** START OF Article **

ECS talks definition of faculty service hours

Ryan Jarvi

In preparation for an upcoming faculty forum, the Executive Committee of the Senate discussed Friday the faculty responsibility of “service,” its varied definitions across campus departments and the role it
plays in Grand Valley State University’s mission of being a teaching-first school.

The forum, which could be as soon as Oct. 25, will be held “to have a conversation with faculty about
issues of concern,” said Karen Gipson, chair of the University Academic Senate and professor in the
physics department.

One concern that arose from discussions was the number of different definitions of “service.”

“In my department, we have people who have never—and probably will never—serve on a committee in
their lifetimes, not if they can help it,” said Tonya Parker, vice chair of UAS and professor in the
movement science department. “That’s just how they feel about what service is, so they define it very

According GVSU’s Faculty Handbook, service consists of both contributions to the department and
committee responsibilities, which may be at the university, college or unit level. Service can also
include deevloping curriculum, advising student organizations and carrying out special assignments,
among other activities.

** END OF Article **
** START OF Record list **

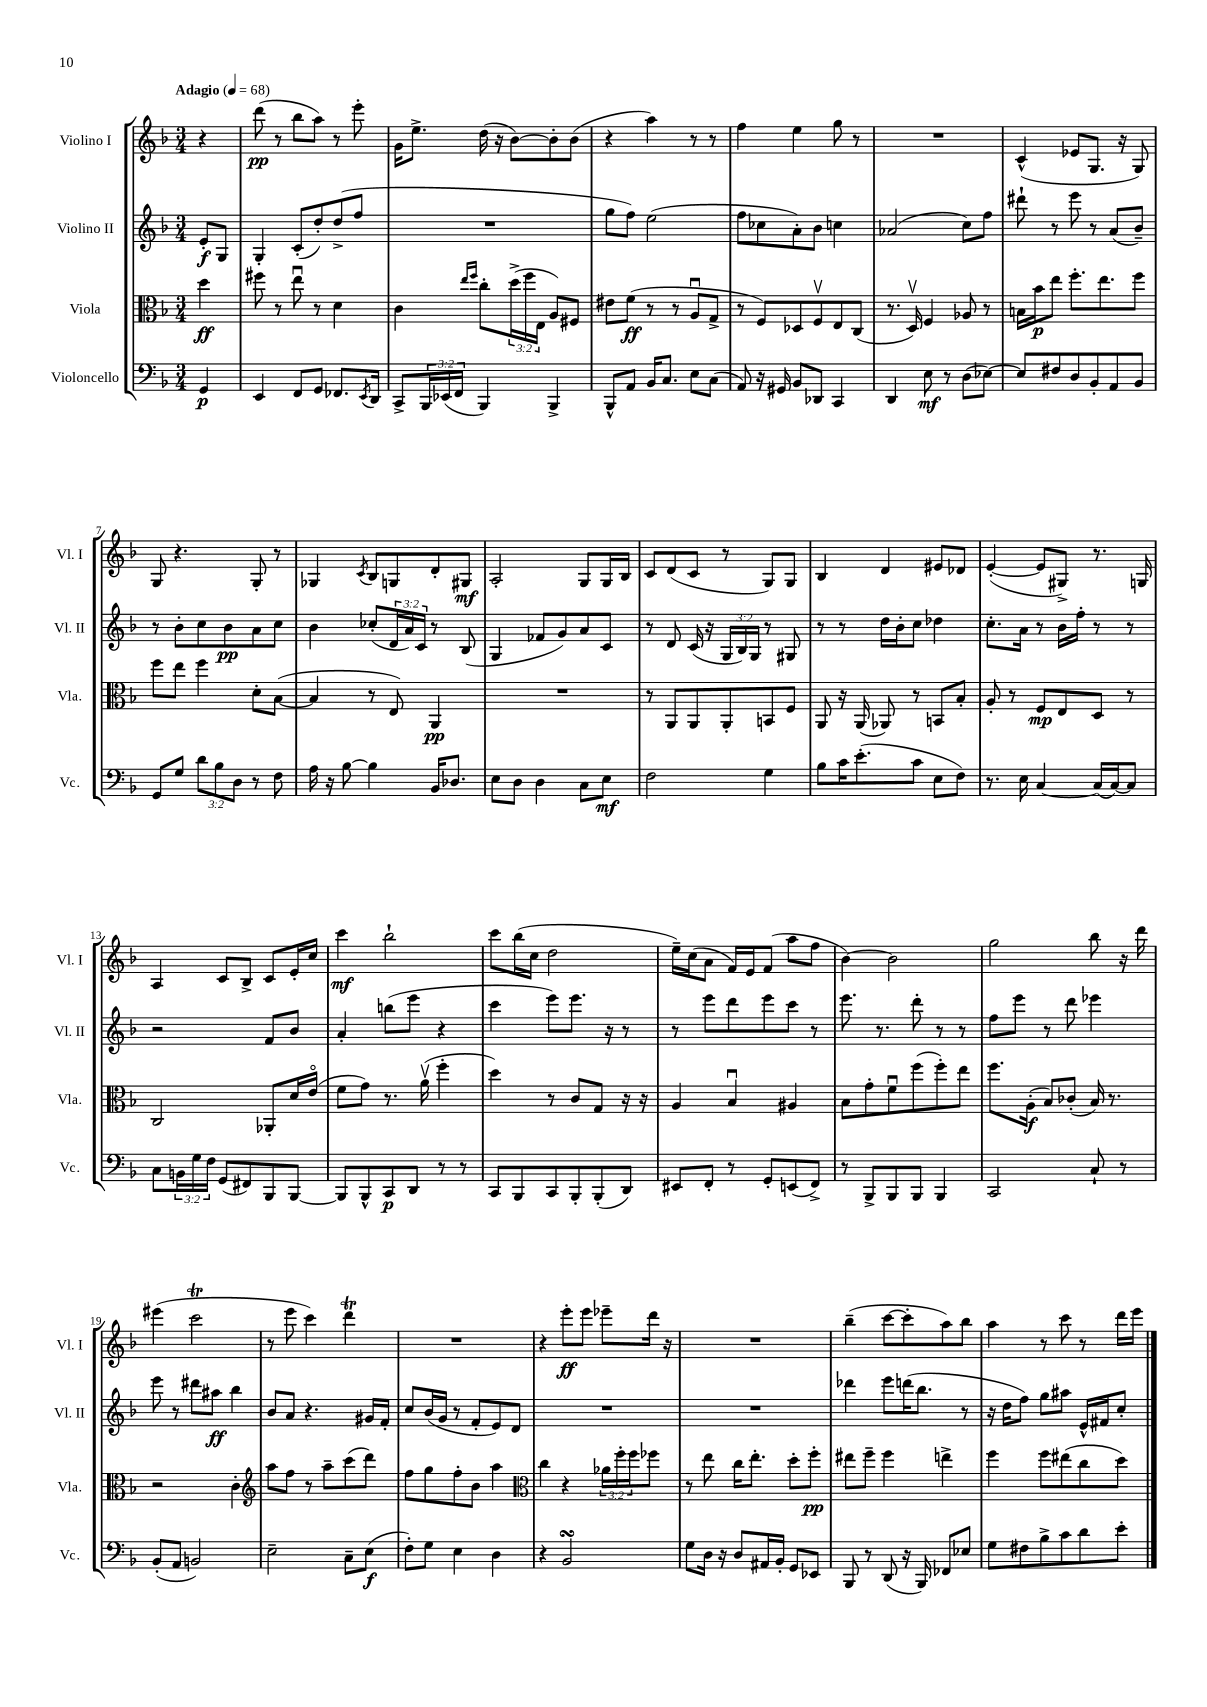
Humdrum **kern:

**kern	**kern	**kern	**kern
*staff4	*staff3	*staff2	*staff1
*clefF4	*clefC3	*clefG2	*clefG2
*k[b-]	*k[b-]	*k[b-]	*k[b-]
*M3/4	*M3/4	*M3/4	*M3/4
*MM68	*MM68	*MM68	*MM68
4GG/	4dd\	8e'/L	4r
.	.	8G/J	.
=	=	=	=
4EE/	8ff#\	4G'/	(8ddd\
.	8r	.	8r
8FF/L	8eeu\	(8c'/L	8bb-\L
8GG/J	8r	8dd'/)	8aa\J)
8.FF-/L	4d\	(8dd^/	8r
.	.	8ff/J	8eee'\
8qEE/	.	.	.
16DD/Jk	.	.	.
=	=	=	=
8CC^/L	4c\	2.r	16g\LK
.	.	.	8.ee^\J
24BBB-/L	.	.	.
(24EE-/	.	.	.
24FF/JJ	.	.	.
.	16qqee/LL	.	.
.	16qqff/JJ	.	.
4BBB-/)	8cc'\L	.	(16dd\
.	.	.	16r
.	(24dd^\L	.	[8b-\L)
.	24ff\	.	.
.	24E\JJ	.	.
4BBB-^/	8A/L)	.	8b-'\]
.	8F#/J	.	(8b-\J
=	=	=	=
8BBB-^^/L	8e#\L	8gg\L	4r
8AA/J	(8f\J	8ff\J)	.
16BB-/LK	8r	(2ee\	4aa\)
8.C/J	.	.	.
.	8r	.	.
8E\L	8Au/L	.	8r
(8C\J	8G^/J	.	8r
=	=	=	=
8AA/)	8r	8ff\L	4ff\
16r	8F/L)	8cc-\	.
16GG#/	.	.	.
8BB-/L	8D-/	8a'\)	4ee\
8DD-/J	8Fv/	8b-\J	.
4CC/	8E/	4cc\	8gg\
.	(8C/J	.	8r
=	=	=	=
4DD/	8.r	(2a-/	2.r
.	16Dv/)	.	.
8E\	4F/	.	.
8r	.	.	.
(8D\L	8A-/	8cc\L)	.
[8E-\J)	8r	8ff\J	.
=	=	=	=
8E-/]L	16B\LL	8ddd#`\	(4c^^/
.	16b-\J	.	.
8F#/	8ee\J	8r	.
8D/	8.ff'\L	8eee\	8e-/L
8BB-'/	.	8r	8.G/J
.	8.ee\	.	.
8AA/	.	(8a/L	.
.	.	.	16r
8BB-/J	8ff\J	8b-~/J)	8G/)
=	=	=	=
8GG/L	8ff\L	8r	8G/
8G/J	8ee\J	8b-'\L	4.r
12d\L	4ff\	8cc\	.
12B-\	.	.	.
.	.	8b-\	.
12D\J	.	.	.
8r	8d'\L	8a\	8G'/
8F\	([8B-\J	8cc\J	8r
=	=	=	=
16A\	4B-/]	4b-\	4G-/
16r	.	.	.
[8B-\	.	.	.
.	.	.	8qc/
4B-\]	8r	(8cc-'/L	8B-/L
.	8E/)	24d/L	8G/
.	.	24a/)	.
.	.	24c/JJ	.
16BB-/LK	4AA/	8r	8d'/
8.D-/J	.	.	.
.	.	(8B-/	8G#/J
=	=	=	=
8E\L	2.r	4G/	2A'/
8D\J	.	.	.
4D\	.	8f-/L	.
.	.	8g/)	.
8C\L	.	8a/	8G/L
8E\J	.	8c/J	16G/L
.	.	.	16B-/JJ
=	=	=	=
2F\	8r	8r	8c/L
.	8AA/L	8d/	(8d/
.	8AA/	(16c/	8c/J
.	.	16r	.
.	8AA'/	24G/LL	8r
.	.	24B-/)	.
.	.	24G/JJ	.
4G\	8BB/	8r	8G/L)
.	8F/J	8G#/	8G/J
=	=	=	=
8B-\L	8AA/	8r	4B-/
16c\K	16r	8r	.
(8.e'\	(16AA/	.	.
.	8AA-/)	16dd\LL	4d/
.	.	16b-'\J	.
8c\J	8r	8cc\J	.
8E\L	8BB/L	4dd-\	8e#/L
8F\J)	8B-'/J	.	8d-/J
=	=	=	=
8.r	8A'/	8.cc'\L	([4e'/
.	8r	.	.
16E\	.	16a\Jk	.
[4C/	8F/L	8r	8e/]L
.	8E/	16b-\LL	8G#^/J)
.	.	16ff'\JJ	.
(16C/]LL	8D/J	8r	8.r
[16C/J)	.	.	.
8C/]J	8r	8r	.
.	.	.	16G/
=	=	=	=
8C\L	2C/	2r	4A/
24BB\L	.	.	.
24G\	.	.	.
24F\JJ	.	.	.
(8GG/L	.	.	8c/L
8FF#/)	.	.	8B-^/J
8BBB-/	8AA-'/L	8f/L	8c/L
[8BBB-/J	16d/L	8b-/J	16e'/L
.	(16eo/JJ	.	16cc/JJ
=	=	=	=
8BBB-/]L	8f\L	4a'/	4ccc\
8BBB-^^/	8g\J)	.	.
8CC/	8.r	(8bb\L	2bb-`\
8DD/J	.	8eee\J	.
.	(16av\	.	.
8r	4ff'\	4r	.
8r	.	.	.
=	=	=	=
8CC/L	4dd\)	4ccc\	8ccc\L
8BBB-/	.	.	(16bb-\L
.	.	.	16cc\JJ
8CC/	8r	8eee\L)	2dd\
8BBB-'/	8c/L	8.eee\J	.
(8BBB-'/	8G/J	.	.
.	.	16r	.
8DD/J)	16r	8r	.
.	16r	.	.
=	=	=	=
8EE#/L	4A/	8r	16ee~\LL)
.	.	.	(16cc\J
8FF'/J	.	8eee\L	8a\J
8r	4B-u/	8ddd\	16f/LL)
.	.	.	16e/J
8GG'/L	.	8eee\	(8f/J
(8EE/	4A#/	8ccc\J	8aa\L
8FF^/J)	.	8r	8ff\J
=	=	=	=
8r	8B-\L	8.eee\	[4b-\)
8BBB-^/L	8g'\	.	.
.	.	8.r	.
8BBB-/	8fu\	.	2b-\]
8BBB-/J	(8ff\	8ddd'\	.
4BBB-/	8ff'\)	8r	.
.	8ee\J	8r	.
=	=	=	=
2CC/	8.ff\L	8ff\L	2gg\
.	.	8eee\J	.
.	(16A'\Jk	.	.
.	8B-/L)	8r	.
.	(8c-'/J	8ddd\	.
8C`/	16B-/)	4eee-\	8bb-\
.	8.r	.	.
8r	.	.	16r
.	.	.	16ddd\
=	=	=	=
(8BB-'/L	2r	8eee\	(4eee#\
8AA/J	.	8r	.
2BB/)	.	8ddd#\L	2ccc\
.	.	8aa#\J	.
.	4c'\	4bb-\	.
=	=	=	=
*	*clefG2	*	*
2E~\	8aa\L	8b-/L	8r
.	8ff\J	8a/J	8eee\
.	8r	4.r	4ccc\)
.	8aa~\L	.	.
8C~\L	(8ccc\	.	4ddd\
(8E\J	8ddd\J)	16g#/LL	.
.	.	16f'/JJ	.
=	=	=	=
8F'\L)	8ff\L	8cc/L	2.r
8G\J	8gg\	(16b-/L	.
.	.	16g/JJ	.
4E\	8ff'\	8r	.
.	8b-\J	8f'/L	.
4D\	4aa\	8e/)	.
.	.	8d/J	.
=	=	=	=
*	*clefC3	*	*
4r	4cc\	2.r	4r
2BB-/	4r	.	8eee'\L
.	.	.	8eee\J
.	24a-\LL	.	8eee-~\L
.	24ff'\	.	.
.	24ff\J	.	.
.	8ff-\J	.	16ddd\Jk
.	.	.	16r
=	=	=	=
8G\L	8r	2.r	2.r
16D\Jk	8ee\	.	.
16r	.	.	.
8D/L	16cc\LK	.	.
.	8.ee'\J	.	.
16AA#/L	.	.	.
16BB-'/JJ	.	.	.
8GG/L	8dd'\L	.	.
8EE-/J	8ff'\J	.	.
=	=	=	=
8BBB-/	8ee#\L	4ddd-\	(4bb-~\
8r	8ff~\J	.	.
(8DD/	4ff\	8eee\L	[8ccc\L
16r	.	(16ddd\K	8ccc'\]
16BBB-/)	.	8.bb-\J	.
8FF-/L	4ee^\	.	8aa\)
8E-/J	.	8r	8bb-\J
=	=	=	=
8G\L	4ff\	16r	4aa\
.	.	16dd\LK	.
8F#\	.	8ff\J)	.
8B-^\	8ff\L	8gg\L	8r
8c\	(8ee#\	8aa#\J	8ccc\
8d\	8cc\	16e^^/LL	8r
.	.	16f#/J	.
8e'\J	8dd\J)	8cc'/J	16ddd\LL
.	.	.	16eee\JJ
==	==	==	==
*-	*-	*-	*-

** END OF Record list **
** START OF Record list **

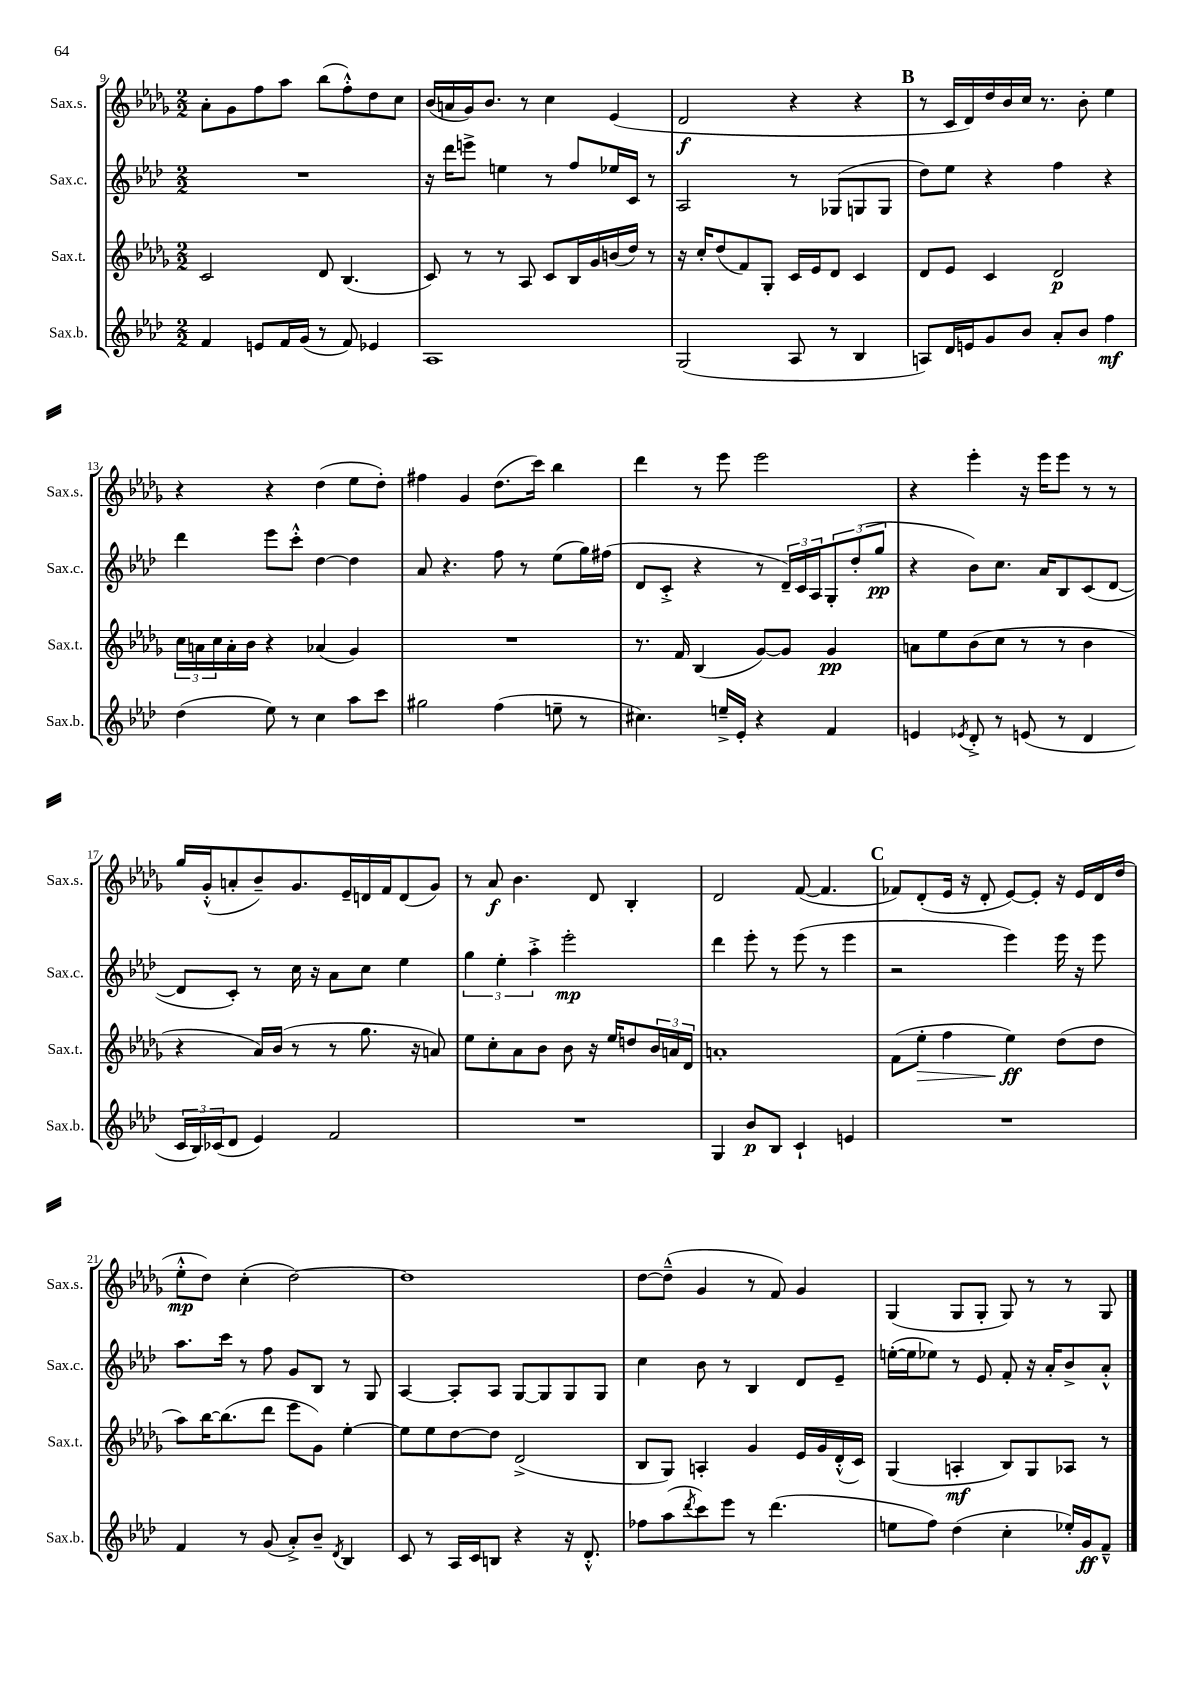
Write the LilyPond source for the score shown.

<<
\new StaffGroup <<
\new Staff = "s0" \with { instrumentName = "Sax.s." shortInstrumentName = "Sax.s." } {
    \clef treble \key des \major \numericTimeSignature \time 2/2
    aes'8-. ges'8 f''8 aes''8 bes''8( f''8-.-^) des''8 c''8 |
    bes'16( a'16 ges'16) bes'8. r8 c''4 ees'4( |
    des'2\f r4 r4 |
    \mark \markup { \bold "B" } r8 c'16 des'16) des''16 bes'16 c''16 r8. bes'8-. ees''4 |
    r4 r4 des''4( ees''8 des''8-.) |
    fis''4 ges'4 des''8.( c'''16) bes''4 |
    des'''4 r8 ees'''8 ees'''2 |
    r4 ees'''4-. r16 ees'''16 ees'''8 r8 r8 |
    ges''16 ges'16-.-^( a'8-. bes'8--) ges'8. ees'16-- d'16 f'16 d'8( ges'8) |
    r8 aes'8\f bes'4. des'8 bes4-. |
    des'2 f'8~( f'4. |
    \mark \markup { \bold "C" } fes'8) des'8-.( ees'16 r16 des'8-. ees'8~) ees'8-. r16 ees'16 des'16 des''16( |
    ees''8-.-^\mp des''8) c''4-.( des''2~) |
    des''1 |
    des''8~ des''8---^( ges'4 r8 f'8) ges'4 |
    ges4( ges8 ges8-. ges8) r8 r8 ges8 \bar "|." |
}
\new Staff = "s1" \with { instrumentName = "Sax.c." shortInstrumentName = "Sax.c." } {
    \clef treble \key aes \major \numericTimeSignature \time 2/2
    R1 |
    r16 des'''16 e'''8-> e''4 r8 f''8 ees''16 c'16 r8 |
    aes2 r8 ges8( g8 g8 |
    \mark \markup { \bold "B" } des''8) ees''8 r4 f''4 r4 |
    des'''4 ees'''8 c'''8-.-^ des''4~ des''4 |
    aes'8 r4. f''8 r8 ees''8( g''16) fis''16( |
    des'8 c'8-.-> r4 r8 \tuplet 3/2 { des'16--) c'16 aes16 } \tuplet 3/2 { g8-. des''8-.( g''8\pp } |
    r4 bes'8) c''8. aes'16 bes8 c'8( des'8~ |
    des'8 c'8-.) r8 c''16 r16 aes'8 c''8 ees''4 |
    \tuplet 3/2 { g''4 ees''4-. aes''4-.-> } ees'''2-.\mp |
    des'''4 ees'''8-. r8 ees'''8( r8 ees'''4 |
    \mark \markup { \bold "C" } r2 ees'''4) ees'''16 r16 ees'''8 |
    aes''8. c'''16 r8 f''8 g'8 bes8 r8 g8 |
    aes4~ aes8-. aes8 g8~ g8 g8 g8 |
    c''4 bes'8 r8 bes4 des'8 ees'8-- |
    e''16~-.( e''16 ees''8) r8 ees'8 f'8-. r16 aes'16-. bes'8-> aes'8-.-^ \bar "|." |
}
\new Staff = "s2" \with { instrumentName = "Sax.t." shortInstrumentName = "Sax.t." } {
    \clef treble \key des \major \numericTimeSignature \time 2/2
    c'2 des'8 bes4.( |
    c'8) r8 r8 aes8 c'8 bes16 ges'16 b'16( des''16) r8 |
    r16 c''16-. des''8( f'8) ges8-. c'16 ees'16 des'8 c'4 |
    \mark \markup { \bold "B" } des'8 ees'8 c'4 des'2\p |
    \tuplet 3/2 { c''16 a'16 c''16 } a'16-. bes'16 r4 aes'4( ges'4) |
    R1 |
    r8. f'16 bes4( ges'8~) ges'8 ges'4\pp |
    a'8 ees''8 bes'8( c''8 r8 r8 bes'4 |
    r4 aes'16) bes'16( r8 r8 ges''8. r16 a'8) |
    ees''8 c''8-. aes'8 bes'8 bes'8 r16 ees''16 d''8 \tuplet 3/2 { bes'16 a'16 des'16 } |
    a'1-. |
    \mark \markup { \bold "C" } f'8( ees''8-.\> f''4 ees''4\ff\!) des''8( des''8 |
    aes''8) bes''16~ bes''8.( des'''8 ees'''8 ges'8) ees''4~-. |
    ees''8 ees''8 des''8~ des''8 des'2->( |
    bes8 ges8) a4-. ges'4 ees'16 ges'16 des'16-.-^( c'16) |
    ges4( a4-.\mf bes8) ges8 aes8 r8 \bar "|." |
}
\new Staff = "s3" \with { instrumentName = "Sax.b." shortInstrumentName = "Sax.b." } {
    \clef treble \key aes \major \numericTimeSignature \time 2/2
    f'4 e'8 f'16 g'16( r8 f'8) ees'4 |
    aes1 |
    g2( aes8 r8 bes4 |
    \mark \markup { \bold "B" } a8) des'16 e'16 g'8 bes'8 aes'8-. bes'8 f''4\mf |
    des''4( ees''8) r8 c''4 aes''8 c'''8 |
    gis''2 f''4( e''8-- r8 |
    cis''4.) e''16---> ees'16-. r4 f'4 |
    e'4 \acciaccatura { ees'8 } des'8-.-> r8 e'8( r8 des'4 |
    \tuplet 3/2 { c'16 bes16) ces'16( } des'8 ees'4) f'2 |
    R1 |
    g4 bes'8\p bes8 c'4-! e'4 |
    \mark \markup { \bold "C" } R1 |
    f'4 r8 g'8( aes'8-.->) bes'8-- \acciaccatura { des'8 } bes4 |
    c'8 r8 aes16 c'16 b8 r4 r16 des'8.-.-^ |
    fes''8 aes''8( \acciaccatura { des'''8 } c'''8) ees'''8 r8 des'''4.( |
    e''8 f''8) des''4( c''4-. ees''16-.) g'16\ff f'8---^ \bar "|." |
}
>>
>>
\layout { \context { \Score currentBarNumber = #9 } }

** END OF Record list **

Your tasks:
#1 List every level at which committee responsibilities may fall, according to the Faculty Handbook as cited in the article on faculty service hours.
#2 Carry on with the article on faculty service hours, starting right after its final sentence.

Answers below:
#1 University, college, unit

#2
However, the definition often depends on how each college or unit determines what types of activities
qualify as service.

“You’ve got this kind of distributing model where the handbook articulates broad principles, the
colleges each determine those broad principles in their own distinctive ways, then the units come up
with their own standards,” said Charles Pazdernik, chair of the department of classics. “Every unit,
much less any college, has its own distinctive take on what’s meaningful service.”

According to GVSU’s Administrative Manual, service to the unit, college and university, as well as the
community or profession, is considered part of faculty workload.

The manual states, “Community service and service to the profession involves the engagement of a
faculty member’s professional expertise,” which can include “but is not limited to, engaging in
community outreach, acting as a board member in a community based organization, participating in
public service programs, and work as a pro bono consultant on community projects when
representing the university.”

Service for pay
Senators raised the question of what service means outside of serving on university or department
committees, which can occasionally result in extra pay for faculty.

“There’s certain service activities the university actually compensates people for, and I’m wondering if
that makes a difference,” said Deana Weibel, professor of anthropology. “Should it count as service if
you’re getting paid for something?”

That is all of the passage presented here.